Exercise: Examine each line of the data. Copy those that contain the string "option".

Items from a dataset
- Opening Delimiter -

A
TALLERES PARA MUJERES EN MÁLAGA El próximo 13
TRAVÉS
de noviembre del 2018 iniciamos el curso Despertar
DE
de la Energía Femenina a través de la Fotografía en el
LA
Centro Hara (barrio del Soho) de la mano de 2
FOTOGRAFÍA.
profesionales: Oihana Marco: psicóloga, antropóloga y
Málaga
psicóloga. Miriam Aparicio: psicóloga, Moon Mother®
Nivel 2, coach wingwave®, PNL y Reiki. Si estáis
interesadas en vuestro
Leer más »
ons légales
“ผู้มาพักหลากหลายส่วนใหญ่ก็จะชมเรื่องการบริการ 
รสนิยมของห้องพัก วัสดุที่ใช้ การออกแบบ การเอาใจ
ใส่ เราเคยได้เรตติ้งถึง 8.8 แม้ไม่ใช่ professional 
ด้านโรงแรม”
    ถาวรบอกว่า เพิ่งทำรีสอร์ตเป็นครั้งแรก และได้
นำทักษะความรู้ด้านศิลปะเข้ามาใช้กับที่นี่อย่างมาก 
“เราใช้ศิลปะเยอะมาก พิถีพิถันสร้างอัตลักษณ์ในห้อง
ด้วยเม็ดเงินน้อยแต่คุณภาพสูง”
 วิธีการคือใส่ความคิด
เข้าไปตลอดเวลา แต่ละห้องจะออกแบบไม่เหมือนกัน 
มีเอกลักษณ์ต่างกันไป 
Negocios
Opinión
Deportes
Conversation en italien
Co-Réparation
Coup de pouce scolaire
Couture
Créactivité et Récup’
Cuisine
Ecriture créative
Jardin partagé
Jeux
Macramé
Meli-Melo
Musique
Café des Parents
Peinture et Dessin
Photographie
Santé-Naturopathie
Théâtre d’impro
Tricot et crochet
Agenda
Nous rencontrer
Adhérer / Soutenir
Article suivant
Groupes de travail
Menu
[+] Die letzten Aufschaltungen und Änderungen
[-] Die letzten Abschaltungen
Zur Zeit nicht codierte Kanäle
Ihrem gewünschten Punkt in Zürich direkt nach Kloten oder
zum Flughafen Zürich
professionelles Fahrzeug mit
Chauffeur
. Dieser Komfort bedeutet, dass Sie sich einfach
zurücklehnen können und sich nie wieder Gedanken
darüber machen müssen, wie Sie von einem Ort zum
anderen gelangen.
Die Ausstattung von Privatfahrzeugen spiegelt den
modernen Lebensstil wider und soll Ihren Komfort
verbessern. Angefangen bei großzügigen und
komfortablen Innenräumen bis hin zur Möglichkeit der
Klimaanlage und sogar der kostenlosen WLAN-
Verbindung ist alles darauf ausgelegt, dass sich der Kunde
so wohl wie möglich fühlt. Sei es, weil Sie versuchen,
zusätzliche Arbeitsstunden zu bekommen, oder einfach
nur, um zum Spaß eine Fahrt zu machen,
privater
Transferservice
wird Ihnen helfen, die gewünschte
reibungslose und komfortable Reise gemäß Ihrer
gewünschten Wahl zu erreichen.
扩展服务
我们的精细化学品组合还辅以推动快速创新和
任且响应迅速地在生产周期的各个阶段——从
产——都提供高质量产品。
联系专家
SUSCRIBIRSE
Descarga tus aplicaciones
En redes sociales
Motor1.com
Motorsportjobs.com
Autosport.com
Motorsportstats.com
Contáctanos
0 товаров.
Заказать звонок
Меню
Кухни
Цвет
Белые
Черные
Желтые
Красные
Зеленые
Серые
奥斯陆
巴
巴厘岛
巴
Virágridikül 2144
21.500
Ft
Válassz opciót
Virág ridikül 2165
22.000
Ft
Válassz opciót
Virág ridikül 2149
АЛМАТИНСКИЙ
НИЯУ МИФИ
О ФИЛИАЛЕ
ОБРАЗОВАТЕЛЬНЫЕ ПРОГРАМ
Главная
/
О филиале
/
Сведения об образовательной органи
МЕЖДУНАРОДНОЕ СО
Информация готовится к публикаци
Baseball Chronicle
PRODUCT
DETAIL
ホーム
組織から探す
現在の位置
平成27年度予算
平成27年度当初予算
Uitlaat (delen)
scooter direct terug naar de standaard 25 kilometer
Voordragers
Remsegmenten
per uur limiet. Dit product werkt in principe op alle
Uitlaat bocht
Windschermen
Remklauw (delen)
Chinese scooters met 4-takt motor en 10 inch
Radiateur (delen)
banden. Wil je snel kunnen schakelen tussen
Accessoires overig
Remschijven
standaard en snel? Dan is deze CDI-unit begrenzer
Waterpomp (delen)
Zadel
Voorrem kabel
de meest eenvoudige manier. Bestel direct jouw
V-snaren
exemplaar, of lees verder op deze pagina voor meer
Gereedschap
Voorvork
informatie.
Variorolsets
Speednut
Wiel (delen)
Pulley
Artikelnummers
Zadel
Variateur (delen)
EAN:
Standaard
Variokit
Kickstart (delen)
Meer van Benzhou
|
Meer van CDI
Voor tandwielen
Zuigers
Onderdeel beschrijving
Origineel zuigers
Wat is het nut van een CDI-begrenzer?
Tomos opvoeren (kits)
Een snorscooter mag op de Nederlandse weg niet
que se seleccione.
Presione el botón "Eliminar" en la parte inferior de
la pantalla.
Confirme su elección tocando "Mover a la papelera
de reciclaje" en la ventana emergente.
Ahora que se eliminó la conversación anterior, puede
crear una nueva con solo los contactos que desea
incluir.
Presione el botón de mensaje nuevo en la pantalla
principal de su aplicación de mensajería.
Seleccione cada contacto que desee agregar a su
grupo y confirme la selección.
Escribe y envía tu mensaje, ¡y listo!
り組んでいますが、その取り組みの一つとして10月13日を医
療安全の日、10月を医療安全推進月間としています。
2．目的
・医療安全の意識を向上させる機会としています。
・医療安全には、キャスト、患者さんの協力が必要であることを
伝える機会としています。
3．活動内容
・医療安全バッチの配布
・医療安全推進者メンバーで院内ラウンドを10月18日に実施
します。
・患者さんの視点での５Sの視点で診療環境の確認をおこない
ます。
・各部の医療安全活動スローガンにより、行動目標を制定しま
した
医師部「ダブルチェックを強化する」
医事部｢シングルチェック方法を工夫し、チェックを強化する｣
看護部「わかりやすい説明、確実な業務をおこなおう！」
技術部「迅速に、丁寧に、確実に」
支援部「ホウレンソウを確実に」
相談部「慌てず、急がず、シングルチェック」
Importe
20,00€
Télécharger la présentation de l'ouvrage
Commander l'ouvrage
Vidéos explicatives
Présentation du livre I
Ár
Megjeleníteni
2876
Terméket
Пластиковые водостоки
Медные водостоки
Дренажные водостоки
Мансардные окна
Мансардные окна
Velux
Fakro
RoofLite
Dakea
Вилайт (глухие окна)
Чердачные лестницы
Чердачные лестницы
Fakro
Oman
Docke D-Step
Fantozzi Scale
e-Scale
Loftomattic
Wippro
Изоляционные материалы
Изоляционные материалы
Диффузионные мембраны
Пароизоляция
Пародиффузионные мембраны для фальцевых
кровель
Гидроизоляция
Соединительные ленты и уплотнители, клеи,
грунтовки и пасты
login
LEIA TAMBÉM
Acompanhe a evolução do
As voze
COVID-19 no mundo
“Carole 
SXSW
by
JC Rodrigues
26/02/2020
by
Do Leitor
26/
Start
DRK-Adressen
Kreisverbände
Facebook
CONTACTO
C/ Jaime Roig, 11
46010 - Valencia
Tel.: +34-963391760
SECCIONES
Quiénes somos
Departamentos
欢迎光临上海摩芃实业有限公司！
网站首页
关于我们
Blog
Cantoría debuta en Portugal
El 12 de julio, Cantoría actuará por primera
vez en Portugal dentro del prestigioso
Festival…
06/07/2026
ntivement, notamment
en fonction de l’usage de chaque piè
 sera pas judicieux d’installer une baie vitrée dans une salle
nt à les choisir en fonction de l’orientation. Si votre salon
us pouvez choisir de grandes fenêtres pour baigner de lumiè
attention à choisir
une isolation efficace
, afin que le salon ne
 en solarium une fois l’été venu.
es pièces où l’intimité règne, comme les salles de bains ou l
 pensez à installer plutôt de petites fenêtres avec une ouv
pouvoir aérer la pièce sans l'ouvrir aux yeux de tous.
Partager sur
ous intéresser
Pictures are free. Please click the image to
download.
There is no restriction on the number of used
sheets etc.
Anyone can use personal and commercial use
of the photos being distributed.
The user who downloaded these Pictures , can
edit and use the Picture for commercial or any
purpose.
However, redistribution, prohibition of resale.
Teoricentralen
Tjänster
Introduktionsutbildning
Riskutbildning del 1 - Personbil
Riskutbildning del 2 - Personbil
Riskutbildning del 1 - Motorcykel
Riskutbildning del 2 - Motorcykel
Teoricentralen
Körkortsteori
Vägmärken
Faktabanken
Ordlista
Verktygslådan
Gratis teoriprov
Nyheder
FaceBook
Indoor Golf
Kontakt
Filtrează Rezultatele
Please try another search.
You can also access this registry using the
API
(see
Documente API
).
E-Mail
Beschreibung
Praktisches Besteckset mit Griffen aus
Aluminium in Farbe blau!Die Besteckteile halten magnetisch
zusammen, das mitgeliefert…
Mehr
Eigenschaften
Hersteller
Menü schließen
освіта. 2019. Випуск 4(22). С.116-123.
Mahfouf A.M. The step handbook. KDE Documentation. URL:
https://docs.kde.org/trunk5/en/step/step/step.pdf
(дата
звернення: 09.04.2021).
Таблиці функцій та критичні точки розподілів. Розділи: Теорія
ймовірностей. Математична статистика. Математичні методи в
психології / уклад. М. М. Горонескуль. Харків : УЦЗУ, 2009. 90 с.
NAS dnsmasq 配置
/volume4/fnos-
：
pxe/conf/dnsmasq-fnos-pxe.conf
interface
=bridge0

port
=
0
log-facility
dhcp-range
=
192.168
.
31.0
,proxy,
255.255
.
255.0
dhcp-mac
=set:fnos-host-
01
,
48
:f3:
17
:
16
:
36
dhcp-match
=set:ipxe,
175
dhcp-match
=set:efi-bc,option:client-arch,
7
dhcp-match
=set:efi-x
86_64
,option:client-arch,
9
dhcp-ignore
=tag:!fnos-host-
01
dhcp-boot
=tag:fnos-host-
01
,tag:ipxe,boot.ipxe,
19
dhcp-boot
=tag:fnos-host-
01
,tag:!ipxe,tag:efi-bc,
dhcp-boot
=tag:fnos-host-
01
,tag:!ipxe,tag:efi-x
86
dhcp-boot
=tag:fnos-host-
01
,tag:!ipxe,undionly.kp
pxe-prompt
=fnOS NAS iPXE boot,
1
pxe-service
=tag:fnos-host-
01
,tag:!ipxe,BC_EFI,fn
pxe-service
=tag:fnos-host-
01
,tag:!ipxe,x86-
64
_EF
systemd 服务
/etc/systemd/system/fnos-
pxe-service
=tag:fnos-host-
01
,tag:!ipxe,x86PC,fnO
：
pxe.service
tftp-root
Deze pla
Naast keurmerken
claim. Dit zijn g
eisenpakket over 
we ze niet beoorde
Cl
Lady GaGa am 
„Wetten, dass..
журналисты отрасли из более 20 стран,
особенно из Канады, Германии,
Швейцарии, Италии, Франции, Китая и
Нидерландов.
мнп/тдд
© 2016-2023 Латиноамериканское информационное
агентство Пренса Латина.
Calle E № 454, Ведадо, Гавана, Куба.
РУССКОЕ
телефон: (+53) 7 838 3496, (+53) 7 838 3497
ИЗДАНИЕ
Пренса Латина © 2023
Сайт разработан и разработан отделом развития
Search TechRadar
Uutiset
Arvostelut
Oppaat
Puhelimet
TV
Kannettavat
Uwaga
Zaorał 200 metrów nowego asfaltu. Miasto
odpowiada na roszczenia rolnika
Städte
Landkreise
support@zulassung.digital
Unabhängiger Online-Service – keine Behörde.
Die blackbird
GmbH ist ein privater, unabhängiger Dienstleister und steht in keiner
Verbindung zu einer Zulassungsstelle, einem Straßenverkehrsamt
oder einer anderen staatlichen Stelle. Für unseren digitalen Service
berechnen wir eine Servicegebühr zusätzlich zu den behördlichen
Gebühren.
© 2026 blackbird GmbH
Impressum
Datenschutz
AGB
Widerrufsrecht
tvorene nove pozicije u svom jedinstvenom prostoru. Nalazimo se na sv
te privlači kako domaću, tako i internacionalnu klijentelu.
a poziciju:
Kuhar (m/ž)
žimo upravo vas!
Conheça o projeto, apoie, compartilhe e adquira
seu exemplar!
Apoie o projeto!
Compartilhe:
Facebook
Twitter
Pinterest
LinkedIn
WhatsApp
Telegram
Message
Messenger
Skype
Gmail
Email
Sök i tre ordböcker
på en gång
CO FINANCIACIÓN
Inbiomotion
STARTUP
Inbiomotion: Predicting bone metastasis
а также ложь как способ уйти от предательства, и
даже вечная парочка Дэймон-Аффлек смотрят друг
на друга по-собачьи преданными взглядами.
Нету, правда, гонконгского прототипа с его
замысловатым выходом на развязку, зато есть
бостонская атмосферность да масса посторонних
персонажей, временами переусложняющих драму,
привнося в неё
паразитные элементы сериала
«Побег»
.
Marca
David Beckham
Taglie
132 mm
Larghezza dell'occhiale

- Closing Delimiter -

Task result:
=set:efi-bc,option:client-arch,
,option:client-arch,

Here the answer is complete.